Exercise directions
From the text on Iceland's wellbeing measurement, write out again the part that opens with "In 2019, the government" and closes with "(Birkjær et al., 2021, p. 35).", substituting "four-year" for "five-year" throughout.

Text
====

Wellbeing measurement and prioritization
An important step toward an Icelandic WE was the commitment in the 2017 coalition government agreement to create a cross-party task force on “the development of indicators to measure economic prosperity and the quality of life” (Government of Iceland, 2017, p. 4; see also Birkjær et al., 2021, p. 34). In 2018, the Prime Minister's Committee on Indicators for Measuring Wellbeing commissioned a survey about the determinants of quality of life most important to Icelanders; the top factors were health (good health and access to healthcare), relationships (with friends, families, neighbors, and colleagues), housing (access to secure and affordable housing), and making a living (income and assets) (Government of Iceland, 2019a, p. 5). The survey contributed to the development of a framework of 39 indicators covering social, economic, and environmental dimensions of quality of life that was introduced in 2019. These indicators, which are linked to many of the UN SDGs, are “intended to complement traditional economic measures, such as GDP” (Government of Iceland, 2019b)—indeed, GDP and economic growth are among the 39 indicators (Government of Iceland, 2019a, p. 2).
In 2019, the government identified six wellbeing priorities—mental health, secure housing, better work-life balance, zero carbon emissions, innovation growth, and better communication with the public—to guide monetary allocations in the annual budget and the country's five-year fiscal strategy (Abrar, 2021, p. 172; Birkjær et al., 2021, p. 35). These priorities were established, in part, based on the 2018 quality of life survey, while also taking into account other government goals such as gender equality and the degree to which government policy could make a difference over a five-year period (Birkjær et al., 2021, p. 35).
Taking the welfare state one level up
Recent policy actions reflect the above-mentioned priorities, illustrating a commitment to a strong Nordic welfare state and relatively ambitious climate action (Jakobsdóttir, 2019a; Government of Iceland, 2021), while also aiming to manage public finances responsibly (Ministry of Finance and Economic Affairs, 2021). The country's WE approach has been characterized as an effort to “to take the traditional Icelandic welfare state one level up,” with the goal of creating “a virtuous circle in which citizens' wellbeing drives economic prosperity, stability and resilience, and vice-versa, that those good macroeconomic outcomes allow to sustain wellbeing investments over time” (Birkjær et al., 2021, p. 34). In 2019, the prime minister stated that “Our main project has been to invest significantly in social infrastructure, healthcare, welfare, education” (Jakobsdóttir, 2019a). Recent initiatives have included a social housing plan to address affordable housing scarcity, a significant increase in child benefits, and an extension of parental leave (shared between partners) from 9 to 12 months (Jakobsdóttir, 2019b). The 2021 coalition agreement similarly promises to maintain a “strong welfare system” as “the basis of equality” and “promote a healthy society,” which includes not only investments in healthcare services, but also “more emphasis … on public health, prevention and mental health” (Government of Iceland, 2021, pp. 17, 21).10 The latest coalition agreement also proclaims that “We are going to prioritize climate issues.” Iceland has an interim goal of reducing GHGs 55% below 2005 levels by 2030 on the way toward “carbon neutrality and full energy conversion no later than 2040,” which would “make Iceland the first state to be independent of fossil fuels” (Government of Iceland, 2021, p. 9; see also Nichols, 2018).

====

Data shown
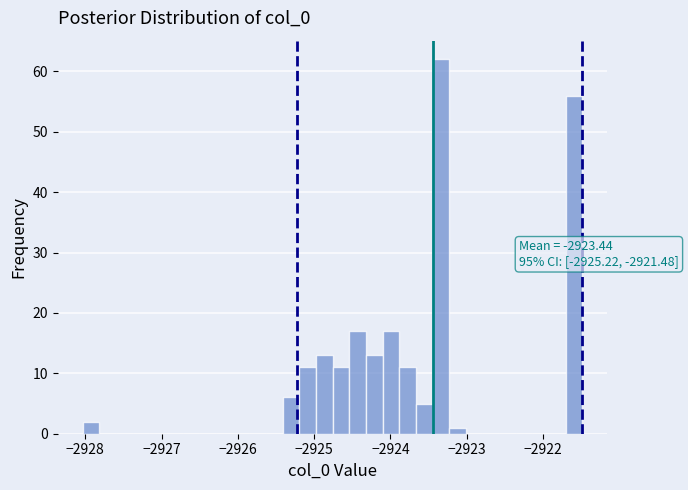

Around what value on the x-axis is the tallest bar? Give the approximate position of its centre, as read against the axis.

-2923.3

====

Task result
In 2019, the government identified six wellbeing priorities—mental health, secure housing, better work-life balance, zero carbon emissions, innovation growth, and better communication with the public—to guide monetary allocations in the annual budget and the country's four-year fiscal strategy (Abrar, 2021, p. 172; Birkjær et al., 2021, p. 35). These priorities were established, in part, based on the 2018 quality of life survey, while also taking into account other government goals such as gender equality and the degree to which government policy could make a difference over a four-year period (Birkjær et al., 2021, p. 35).